According to the International Diabetes Federation, 463 million people between the ages of 20 and 79 suffered from diabetes worldwide in 2019. This represents 9.3% of the world population in this age group. The total number of adults with the disease is projected to increase to 700.1 million (10.9% of the global population) by 2045.
The regions with the highest shares of adults suffering from the disease are North America and the Middle East. South Asia – where diabetes cases are growing at one of the fastest rates – is set to nearly catch up with Western Asian and Latin America by 2045.

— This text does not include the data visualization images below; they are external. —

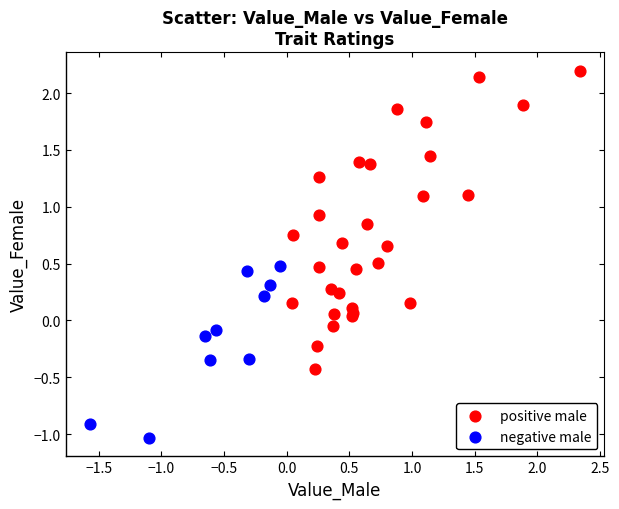

Which series reaches the minimum Y coordinate?

negative male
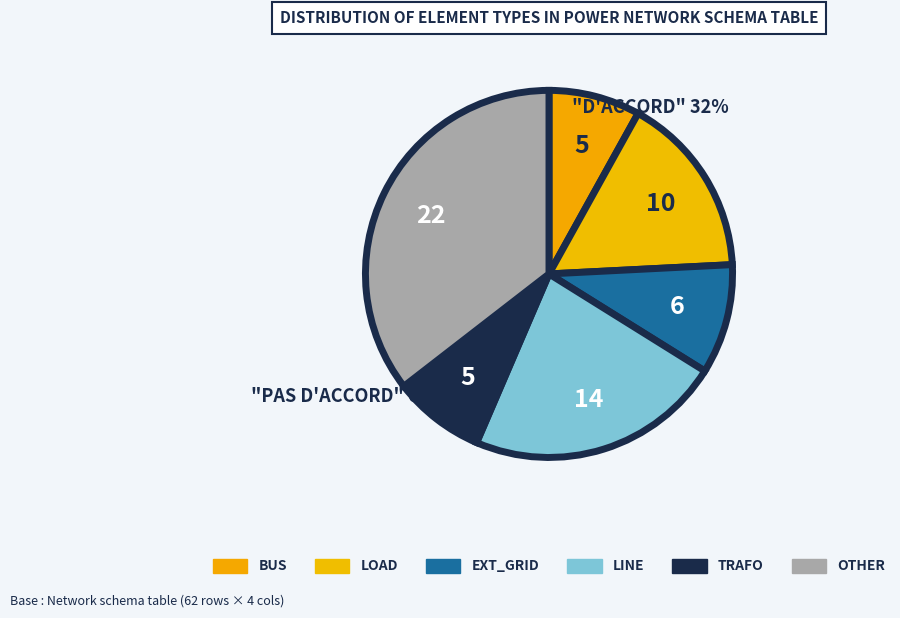

How many segments does this pie chart have?

6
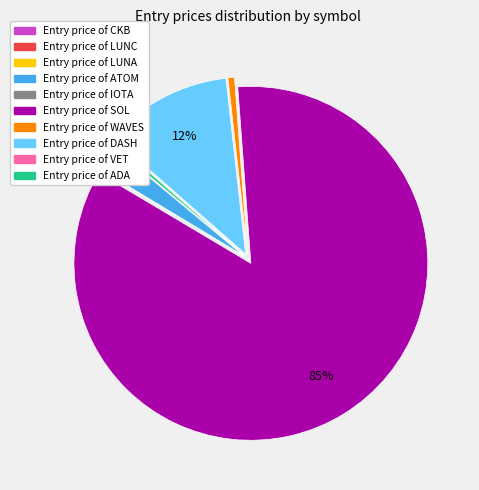

Is there a majority slice in this chart?

Yes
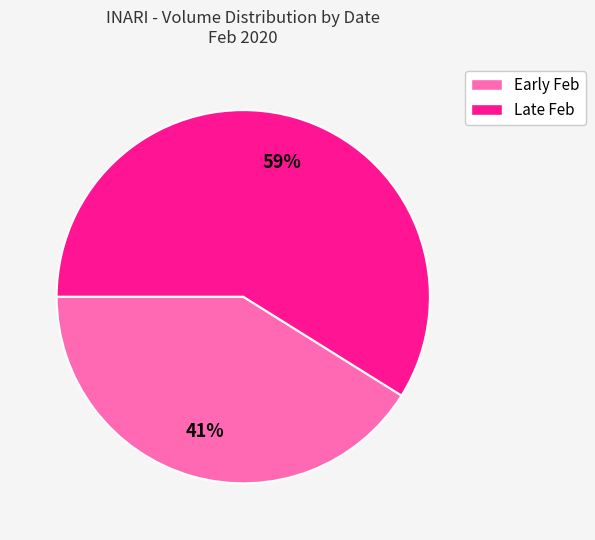

Do Late Feb and Early Feb together represent more than half of the pie?

Yes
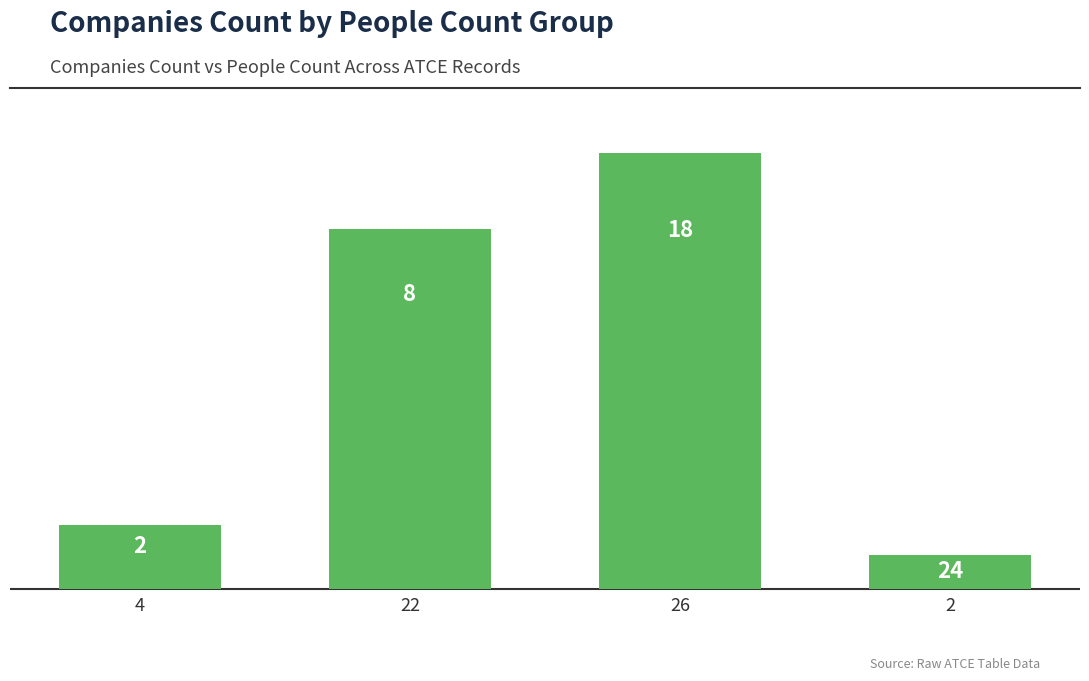

Does the chart contain any negative values?

No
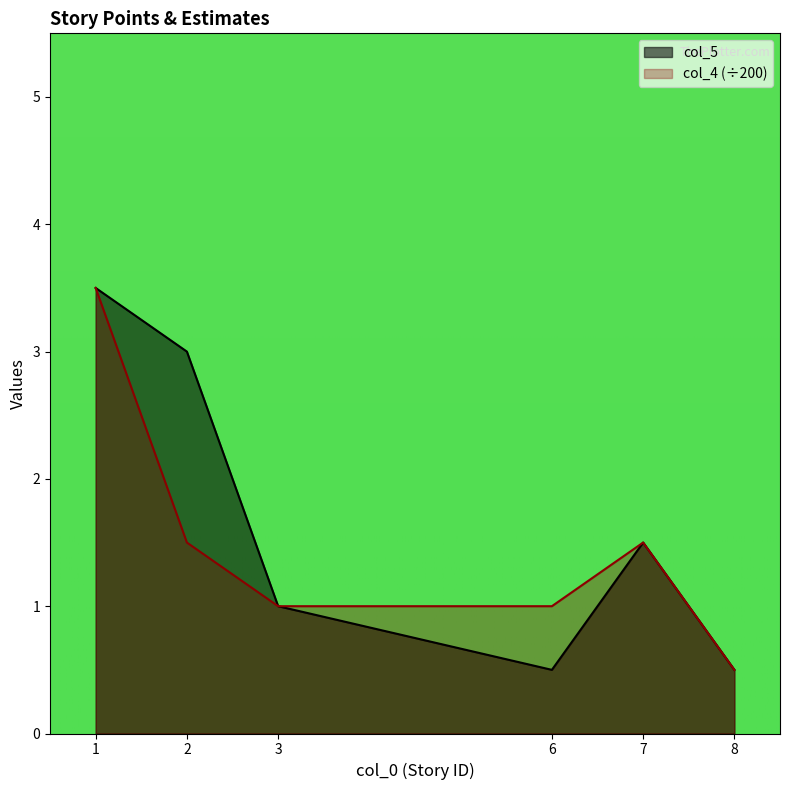

Where is col_5 nearest to the value 2?

7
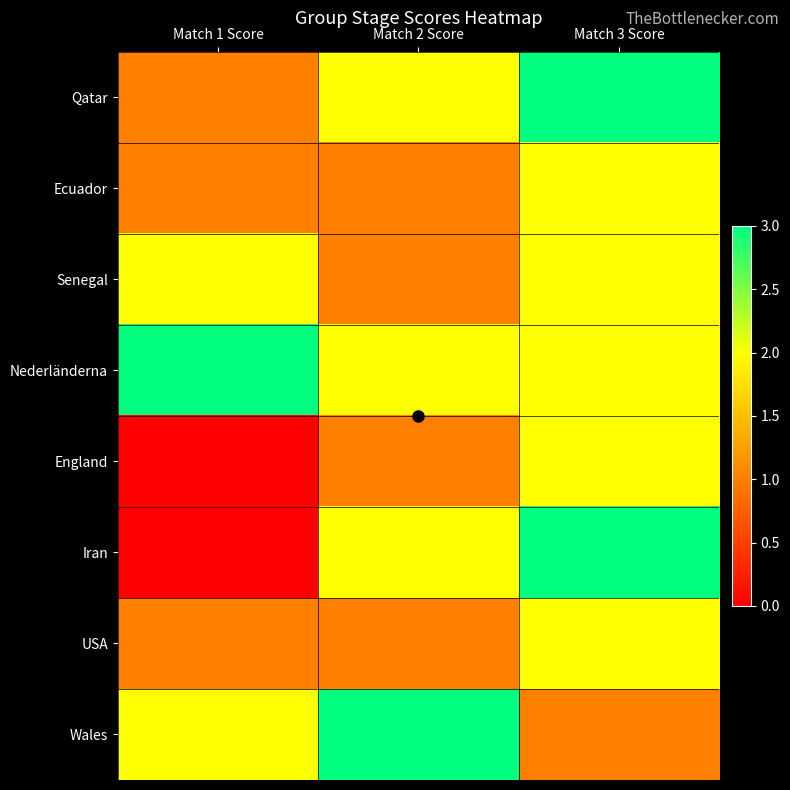

Reading left to right, extract all data points from this chart.

Qatar: Match 1 Score=1	Match 2 Score=2	Match 3 Score=3
Ecuador: Match 1 Score=1	Match 2 Score=1	Match 3 Score=2
Senegal: Match 1 Score=2	Match 2 Score=1	Match 3 Score=2
Nederländerna: Match 1 Score=3	Match 2 Score=2	Match 3 Score=2
England: Match 1 Score=0	Match 2 Score=1	Match 3 Score=2
Iran: Match 1 Score=0	Match 2 Score=2	Match 3 Score=3
USA: Match 1 Score=1	Match 2 Score=1	Match 3 Score=2
Wales: Match 1 Score=2	Match 2 Score=3	Match 3 Score=1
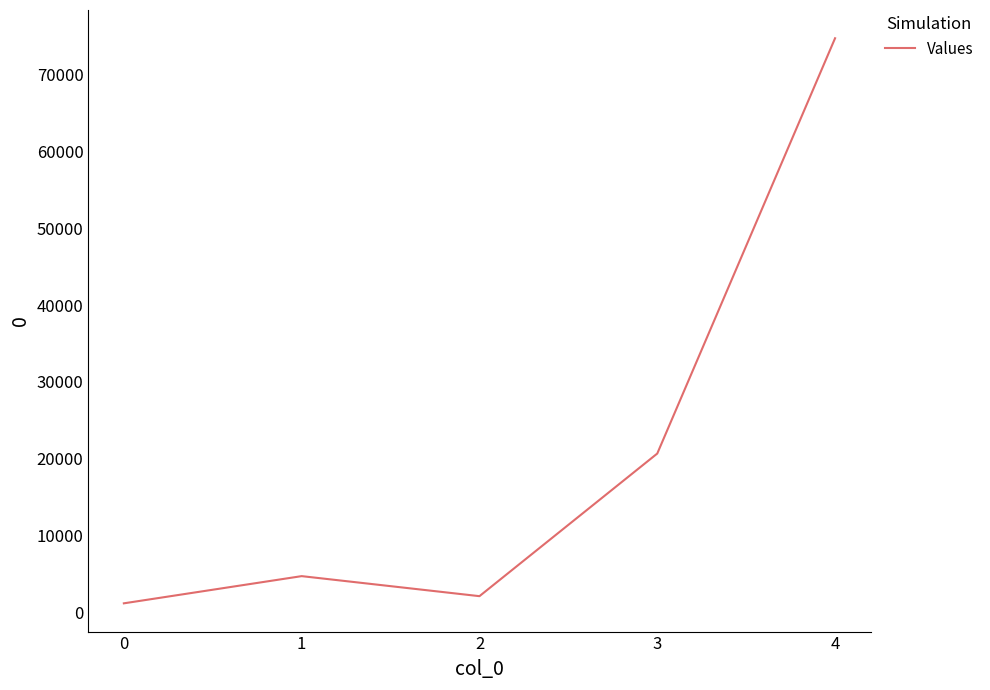

Where is the data nearest to the value 37966?

3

The International Diabetes Federation suspects that the number of newly diagnosed diabetes cases has actually been falling in some developed countries and that past and future increases in the share of people with diabetes can be attributed to people with the condition living longer lives. In developing countries, however, more people could still be getting the disease because of the lifestyle changes typically associated with economic progress, like diets high in sugar and fat as well as more time spent with sedentary activities. As type 2 diabetes is much more prevalent around the world than type 1 diabetes, changes in diabetes prevalence and incidence can be almost entirely chalk up to the second type. The federation also views the lack of diagnosis of diabetes as an ongoing problem. In 2019, the number of people aged 20 to 79 with undiagnosed diabetes was estimated at 231.9 million globally – almost half of all cases.